In its efforts to understand the position of the Illinois Historic Preservation Agency (a.k.a. the Illinois SHPO) regarding the findings of the archaeological report, made available in the Spring of 2018, TCLF learned that that agency’s on-staff archaeologist had, in fact, retired in December 2017, and the position had gone unfilled until July 2018. In the critical interim period when the ISAS report was reviewed, the agency, in essence, outsourced that job to an archaeologist working with the U.S. Army Corps of Engineers. The deputy state historic preservation officer who oversaw the review was also unavailable to provide insights because she vacated that position on July 31, 2018, giving one week’s notice.  
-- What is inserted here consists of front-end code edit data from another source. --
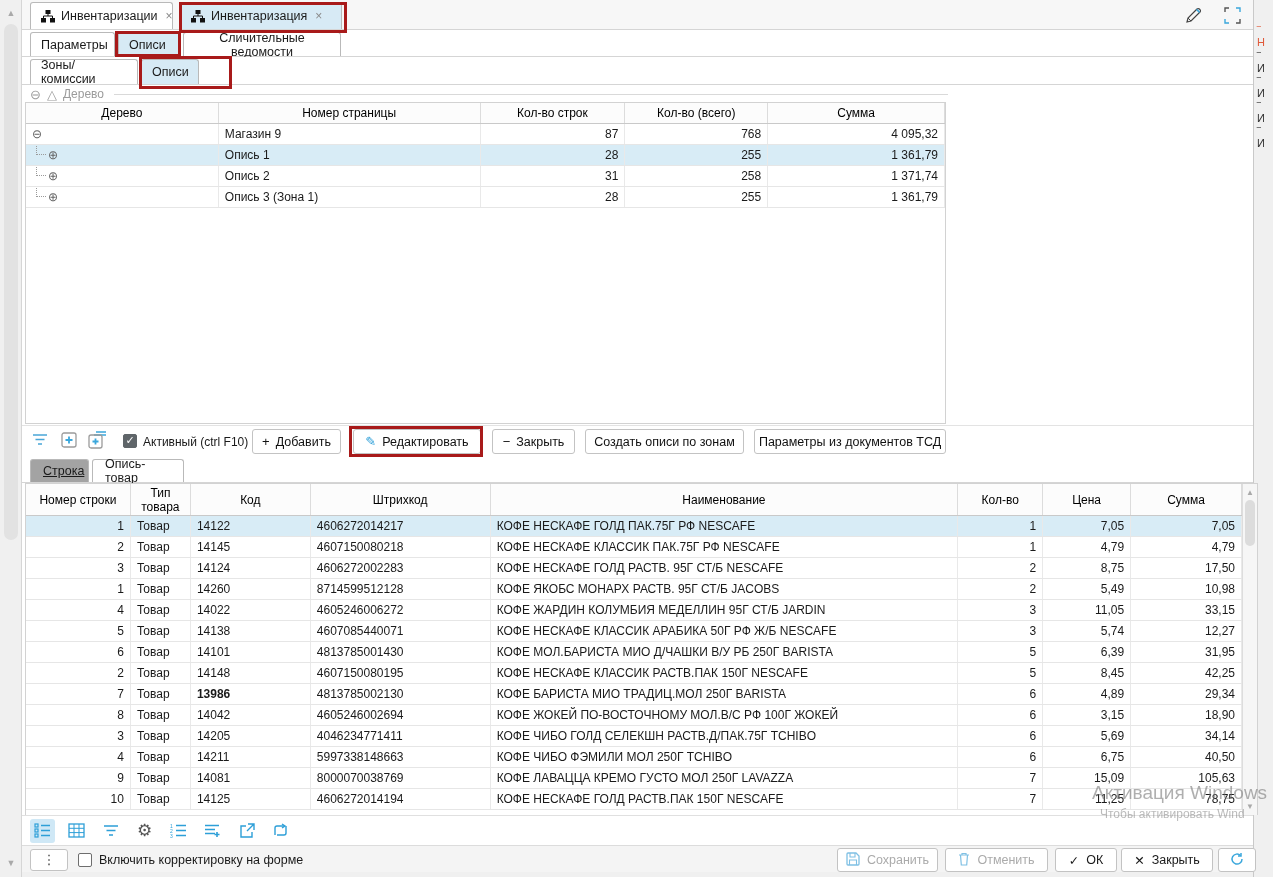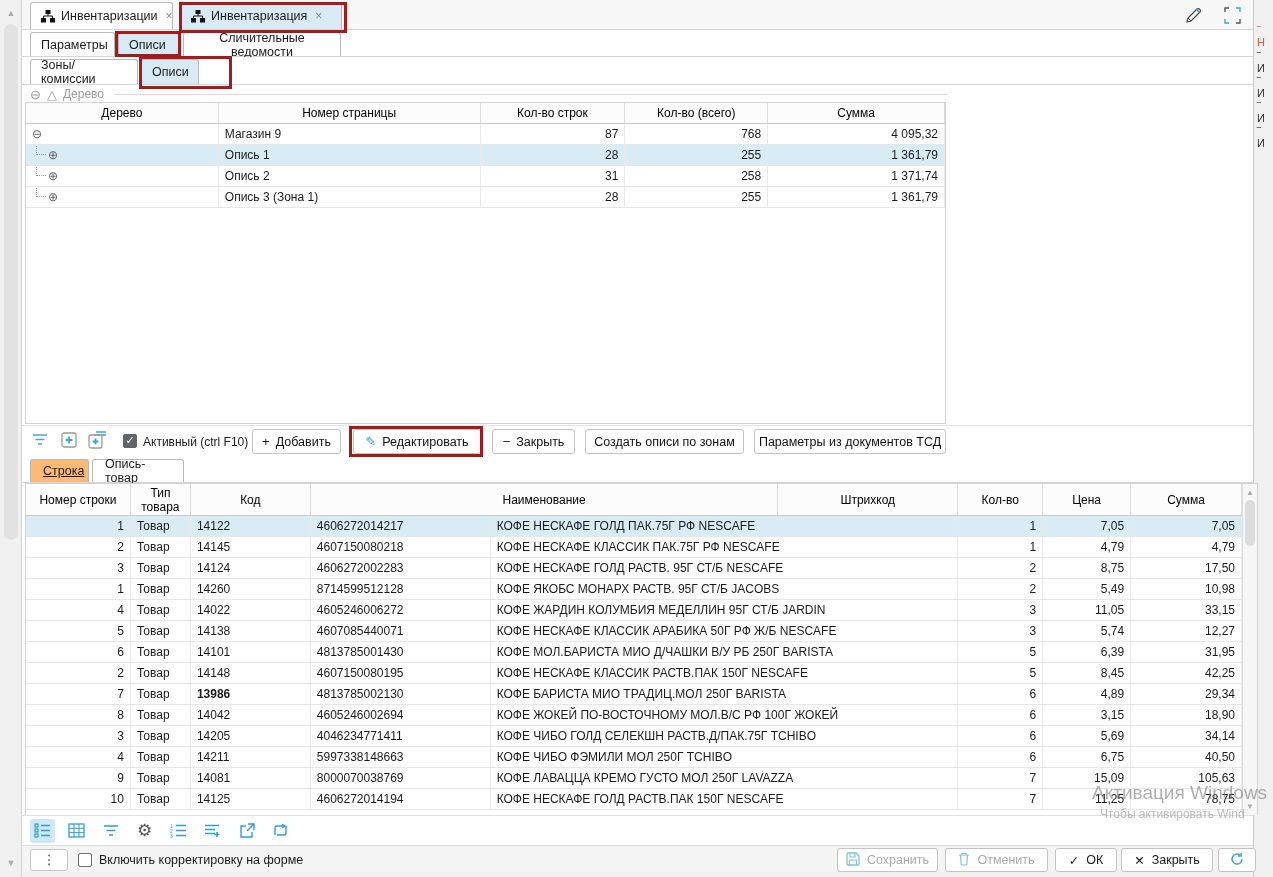--- a/index.html
+++ b/index.html
@@ -58,7 +58,7 @@
   
   .dtabs { position:absolute; left:0; top:457px; width:100%; height:26px; background:#fff; border-bottom:1px solid #d5d5d5; }
   .dtab { position:absolute; top:2px; bottom:0; background:#fff; border:1px solid #b9b9b9; border-bottom:none; border-radius:3px 3px 0 0; display:flex; align-items:center; padding:0 12px; font-size:12.5px; }
-  .dtab.active { background:#fdba74;text-decoration:underline; }
+  .dtab.active { background:#a3a3a3;text-decoration:underline; }
 
   
   .vsb { position:absolute; right:0; top:0; bottom:0; width:15px; background:#f6f6f6; border-left:1px solid #ddd; }

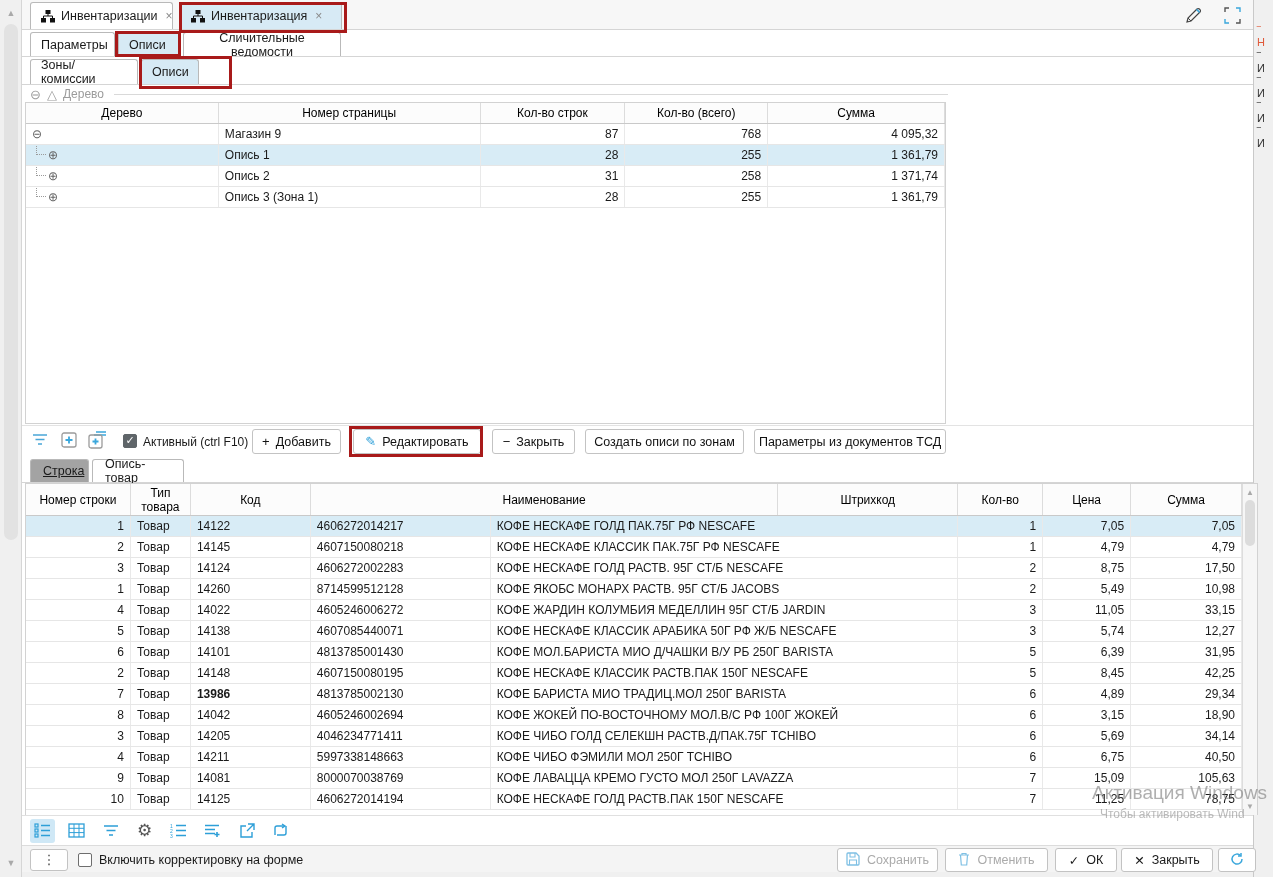--- a/index.html
+++ b/index.html
@@ -272,8 +272,8 @@
         <div class="hcell" style="width: 105px;">Номер строки</div>
         <div class="hcell" style="width: 60px;">Тип товара</div>
         <div class="hcell" style="width: 120px;">Код</div>
+        <div class="hcell" style="width: 180px;">Штрихкод</div>
         <div class="hcell" style="width: 468px;">Наименование</div>
-        <div class="hcell" style="width: 180px;">Штрихкод</div>
         <div class="hcell" style="width: 85px;">Кол-во</div>
         <div class="hcell" style="width: 88px;">Цена</div>
         <div class="hcell" style="width: 111px;">Сумма</div>

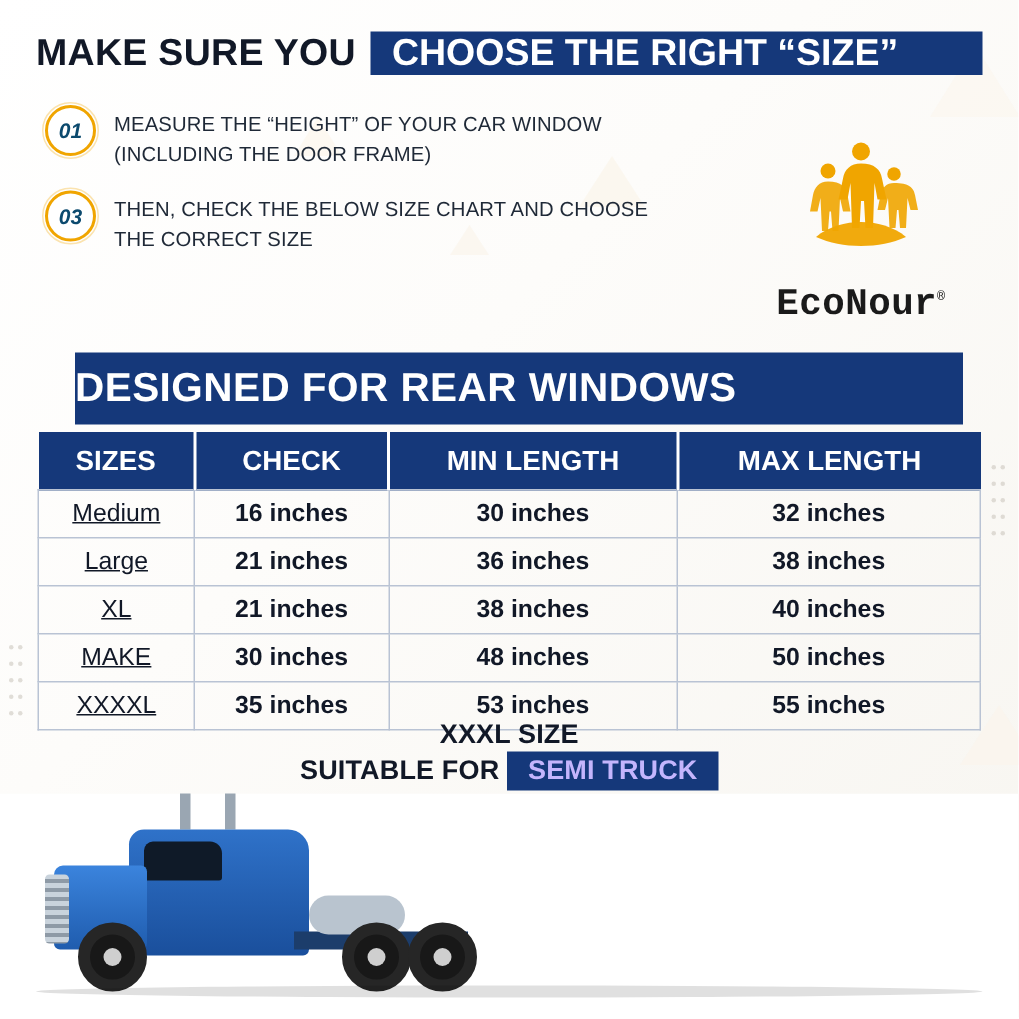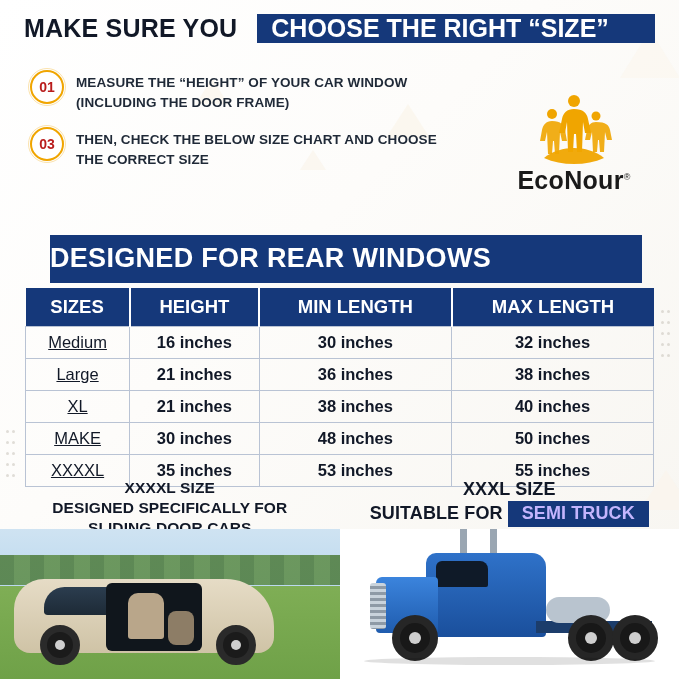--- a/index.html
+++ b/index.html
@@ -42,7 +42,7 @@
   .header {
     position: absolute; top: 14px; left: 24px; right: 24px;
     height: 42px;
-    display: flex; align-items: flex-start; gap: 10px;
+    display: flex; align-items: center;
   }
   .header-plain {
     display: flex; align-items: center;

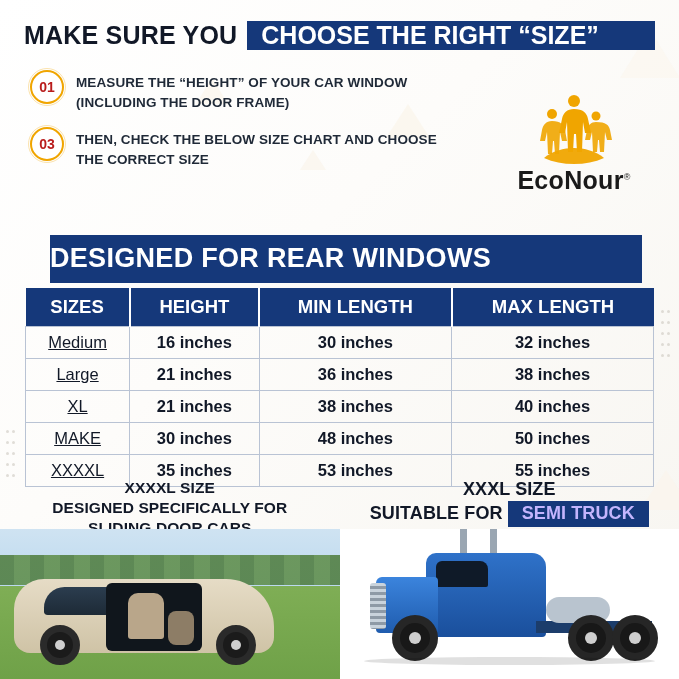--- a/index.html
+++ b/index.html
@@ -67,13 +67,14 @@
   .badge {
     width: 34px; height: 34px; border-radius: 50%;
     border: 2px solid #f0a500;
-    color: #b91c1c;
+    color: #0c4a6e;
     font-size: 14px; font-weight: bold;
     display: flex; align-items: center; justify-content: center;
     flex: 0 0 34px;
     margin-right: 12px;
     background: #fff;
     position: relative;
+    font-style: italic;
   }
   .badge::after{
     content:""; position:absolute; inset:-4px; border-radius:50%;

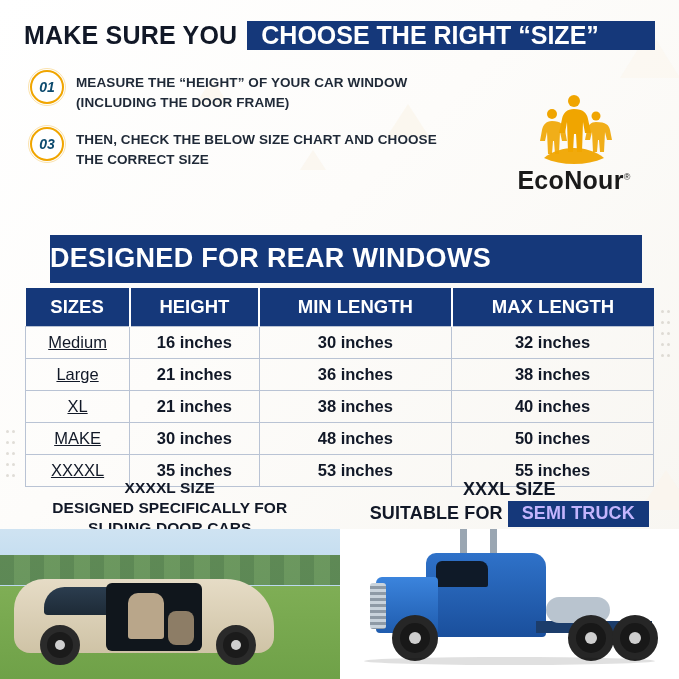--- a/index.html
+++ b/index.html
@@ -82,7 +82,7 @@
   }
   .step-text {
     font-size: 13.5px; line-height: 1.45; color: #1f2937;
-    font-weight: bold; letter-spacing: .1px;
+    font-weight: normal; letter-spacing: .1px;
     padding-top: 3px;
     text-transform: uppercase;
   }

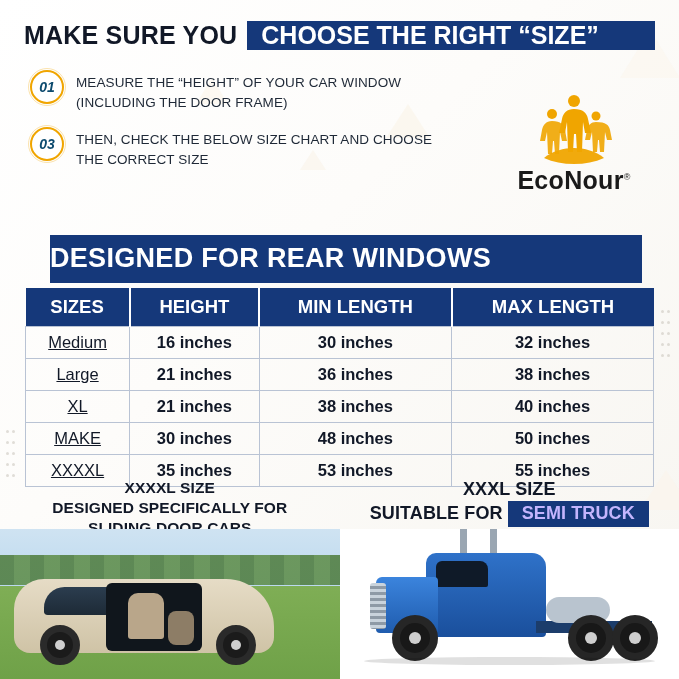--- a/index.html
+++ b/index.html
@@ -91,9 +91,10 @@
   .logo { position: absolute; top: 92px; right: 30px; width: 150px; text-align: center; }
   .logo-mark { height: 74px; display:flex; align-items:center; justify-content:center; }
   .logo-text {
-    font-family: Liberation Sans, sans-serif;
+    font-family: Liberation Mono, monospace;
     font-size: 25px; font-weight: bold; color: #1a1a1a;
     letter-spacing: .3px;
+    margin-top: 22px;
   }
   .logo-text sup { font-size: 9px; vertical-align: super; font-weight: normal; }
 

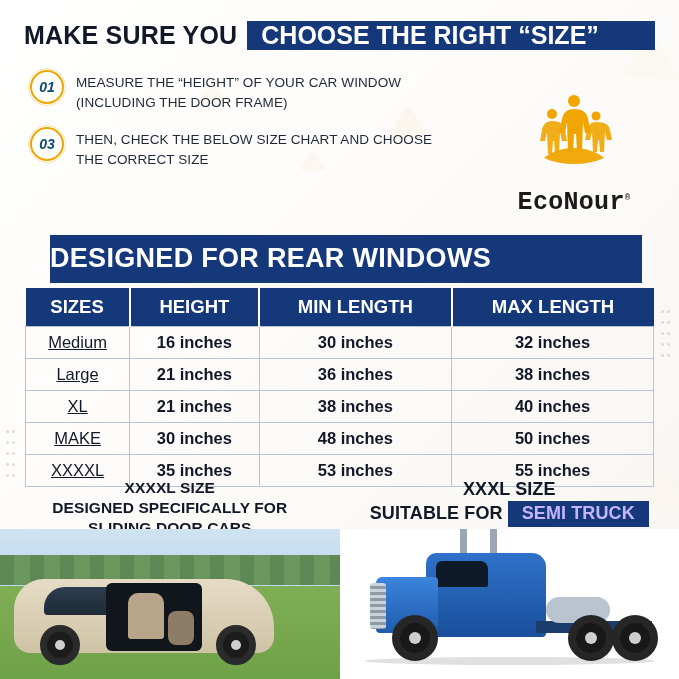--- a/index.html
+++ b/index.html
@@ -258,7 +258,7 @@
       <thead>
         <tr>
           <th>SIZES</th>
-          <th>HEIGHT</th>
+          <th>CHECK</th>
           <th>MIN LENGTH</th>
           <th>MAX LENGTH</th>
         </tr>

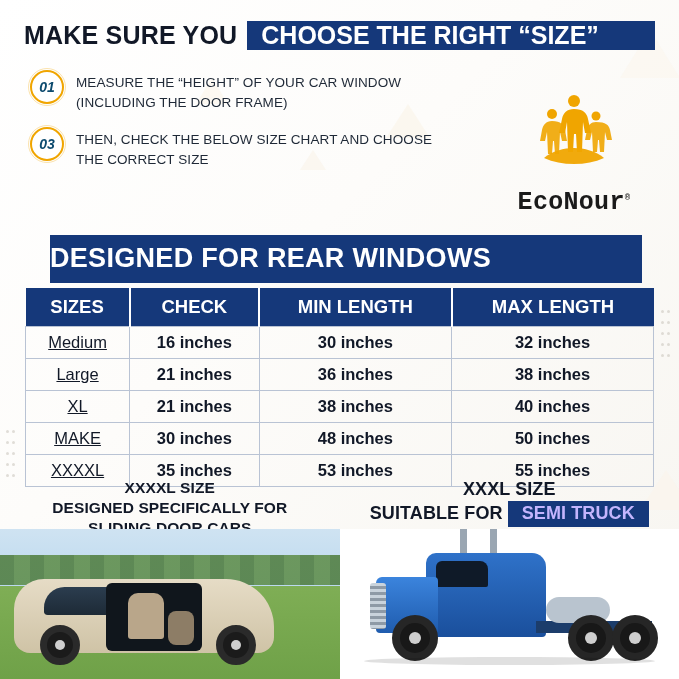--- a/index.html
+++ b/index.html
@@ -300,25 +300,6 @@
 
   <div class="panels">
 
-    <div class="panel">
-      <div class="panel-caption">
-        <div>XXXXL SIZE</div>
-        <div>DESIGNED SPECIFICALLY FOR</div>
-        <div>SLIDING DOOR CARS</div>
-      </div>
-      <div class="photo">
-        <div class="scene-van">
-          <div class="van-trees"></div>
-          <div class="van-body"></div>
-          <div class="van-glass"></div>
-          <div class="van-door"></div>
-          <div class="van-seat"></div>
-          <div class="van-seat2"></div>
-          <div class="wheel w1"></div>
-          <div class="wheel w2"></div>
-        </div>
-      </div>
-    </div>
 
     <div class="panel">
       <div class="panel-caption cap-right">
TCLF therefore turned to Dr. Graff. Of the seven discrete archaeological sites considered in the ISAS report, three of them were sites excavated and published by her (referenced in the report as sites 11CK1105; 11CK1106; and 11CK1107). The ISAS report “revisited” those three sites, using the very data and archaeological materials that Graff discovered. Because Graff’s excavations (published in 2011) were not conducted in relation to the current federal undertaking (i.e., construction of the OPC and the related road work in Jackson Park), the sites she identified within the park have not been previously evaluated for their eligibility in the National Register of Historic Places.

Contrary to the findings of the ISAS report, Dr. Graff told TCLF that she believes “the sites in question would contribute new knowledge.” She also explained why applying Criterion A is the appropriate action:

The World’s Columbian Exposition is a singularly important event in American history—why else does it continue to be the object of study by academics, history buffs, and even fiction writers? It is used and referenced in the Obama Presidential Center’s choice of Jackson Park, and was part of the language of the Chicago 2016 Olympic bid. So much primary, secondary, and tertiary literature (i.e., bibliographic guides to the literature of the Fair) has been written on the 1893 World’s Columbian Exposition alone and continues to be written that it is not hard to see its fit with Criterion A.

The ISAS report itself seems to admit that the archaeological finds have much to add to our historical knowledge. At one of the four newly investigated archaeological sites (11CK1292), layers of burned material from a massive incinerator that operated during the 1893 World’s Fair had been deposited “away from the public gaze.” The report goes on to say that, “It seems that the perfect removal of garbage from the “City of the Future” was not accomplished, although this fact is elided in the contemporary documents and later writings" (p. 67, emphasis added). In other words, the archaeological deposits discussed in the ISAS report already represent an important correction to the historical record.

Graff agreed with that assessment, adding that the archaeological record is the very resource that promises most to shed new light on what we think we know from the written record: 

What we write—especially in official documentation like contemporary reports from the Fair’s planners—is often different than what we actually do, or what actually happened. This could be by design, or by faulty recollection: consider any diary entry. Add to that that not everyone who worked on the sanitation projects of the Fair may have been literate, or even would have had their findings recorded in the official Fair narratives. Having another evidentiary line to read against the plans of the Fair is invaluable. Finally, some things of daily life seem so unimportant that they may not have been recorded at the time, but in 2018, might seem very different and interesting to understand.

A response from the ACHP is forthcoming, and TCLF will update this story accordingly.